BEGIN TASK INPUTS
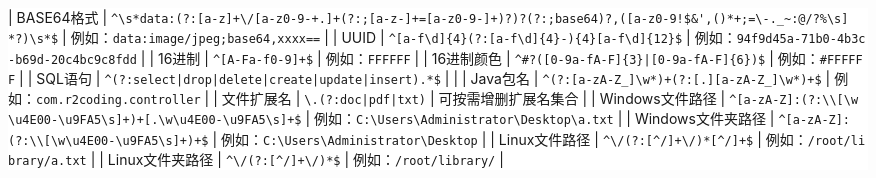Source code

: | BASE64格式        | `^\s*data:(?:[a-z]+\/[a-z0-9-+.]+(?:;[a-z-]+=[a-z0-9-]+)?)?(?:;base64)?,([a-z0-9!$&',()*+;=\-._~:@/?%\s]*?)\s*$` | 例如：`data:image/jpeg;base64,xxxx==`             |
| UUID              | `^[a-f\d]{4}(?:[a-f\d]{4}-){4}[a-f\d]{12}$`                  | 例如：`94f9d45a-71b0-4b3c-b69d-20c4bc9c8fdd`      |
| 16进制            | `^[A-Fa-f0-9]+$`                                             | 例如：`FFFFFF`                                    |
| 16进制颜色        | `^#?([0-9a-fA-F]{3}|[0-9a-fA-F]{6})$`                        | 例如：`#FFFFFF`                                   |
| SQL语句           | `^(?:select|drop|delete|create|update|insert).*$`            |                                                   |
| Java包名          | `^(?:[a-zA-Z_]\w*)+(?:[.][a-zA-Z_]\w*)+$`                    | 例如：`com.r2coding.controller`                   |
| 文件扩展名        | `\.(?:doc|pdf|txt)`                                          | 可按需增删扩展名集合                              |
| Windows文件路径   | `^[a-zA-Z]:(?:\\[\w\u4E00-\u9FA5\s]+)+[.\w\u4E00-\u9FA5\s]+$` | 例如：`C:\Users\Administrator\Desktop\a.txt`      |
| Windows文件夹路径 | `^[a-zA-Z]:(?:\\[\w\u4E00-\u9FA5\s]+)+$`                     | 例如：`C:\Users\Administrator\Desktop`            |
| Linux文件路径     | `^\/(?:[^/]+\/)*[^/]+$`                                      | 例如：`/root/library/a.txt`                       |
| Linux文件夹路径   | `^\/(?:[^/]+\/)*$`                                           | 例如：`/root/library/`                            |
END TASK INPUTS
*TASK DESCRIPTION*.
Would you tally the lines above holding "Desktop" and reply with the total alone?

*ANSWER SECTION*.
2